Hybrid Retrieval of Structured Trajectories and Obstacles Using Vision-Language Models and Segmentation
This project aims to design a retrieval system that, given a query scene (partial trajectory + obstacles), finds the most structurally and visually similar stored scene from a database of generated trajectories.
Rather than relying solely on image appearance (which is dominated by large white backgrounds), we combine visual-semantic retrieval (using CLIP or DINO) with precise layout matching (using segmentation and obstacle structure extraction).
Typical visual encoders (like CLIP or DINO) struggle to differentiate scenes where:
Most of the image is white background,
Small obstacle variations matter greatly,
Precise layout (position and number of obstacles) is critical.
Thus, segmentation is introduced to extract the obstacle structures explicitly and guide retrieval based on layout similarity as well as visual similarity.
Data Generation:
Synthetic 2D images with random trajectories and randomly placed rectangular obstacles.
White background with obstacles plotted in gray.
Obstacle Segmentation (OpenCV):
Simple thresholding (cv2.threshold) separates obstacles (gray) from background (white).
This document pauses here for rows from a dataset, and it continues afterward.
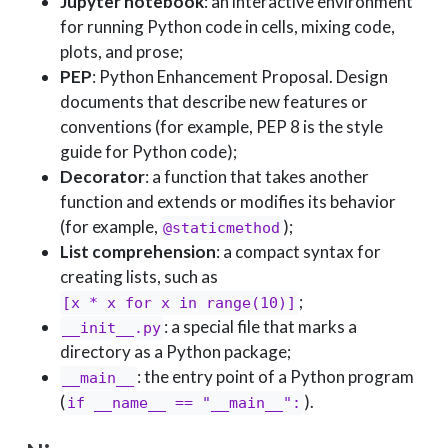
Jupyter notebook
: an interactive environment
for running Python code in cells, mixing code,
plots, and prose;
PEP
: Python Enhancement Proposal. Design
documents that describe new features or
conventions (for example, PEP 8 is the style
guide for Python code);
Decorator
: a function that takes another
function and extends or modifies its behavior
(for example,
);
@staticmethod
List comprehension
: a compact syntax for
creating lists, such as
;
[x * x for x in range(10)]
: a special file that marks a
__init__.py
directory as a Python package;
: the entry point of a Python program
__main__
(
).
if __name__ == "__main__":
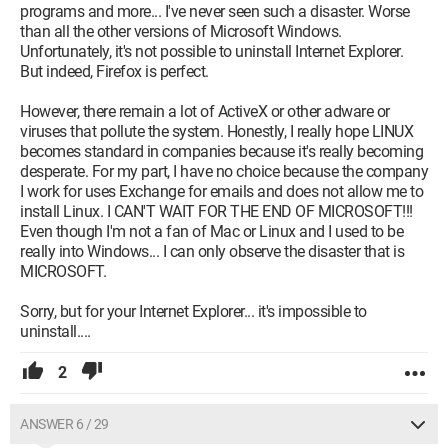
programs and more... I've never seen such a disaster. Worse
than all the other versions of Microsoft Windows.
Unfortunately, it's not possible to uninstall Internet Explorer.
But indeed, Firefox is perfect.
However, there remain a lot of ActiveX or other adware or
viruses that pollute the system. Honestly, I really hope LINUX
becomes standard in companies because it's really becoming
desperate. For my part, I have no choice because the company
I work for uses Exchange for emails and does not allow me to
install Linux. I CAN'T WAIT FOR THE END OF MICROSOFT!!!
Even though I'm not a fan of Mac or Linux and I used to be
really into Windows... I can only observe the disaster that is
MICROSOFT.
Sorry, but for your Internet Explorer... it's impossible to
uninstall....
2
ANSWER 6 / 29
Binary masks are created for each image.
Obstacle Feature Extraction:
Centers of obstacles are computed from segmentation masks.
For each image, a list of obstacle centers is stored.
Visual Embedding:
Either CLIP (ViT-L/14) or DINO (ViT-B/16) models are used to extract semantic embeddings of full images.
Embeddings are normalized and stored.
Layout Similarity Calculation:
For a query image, obstacle centers are extracted.
Center distance-based matching computes how close the layout is to each stored scene, normalized and penalized by obstacle count mismatch.
Hybrid Retrieval:
Final retrieval score = weighted sum of visual similarity (cosine similarity between embeddings) and layout similarity (center matching score).
The most similar scene is retrieved based on the final combined score.
Visualization:
The system displays both the query image and the retrieved most similar and least similar scenes for evaluation.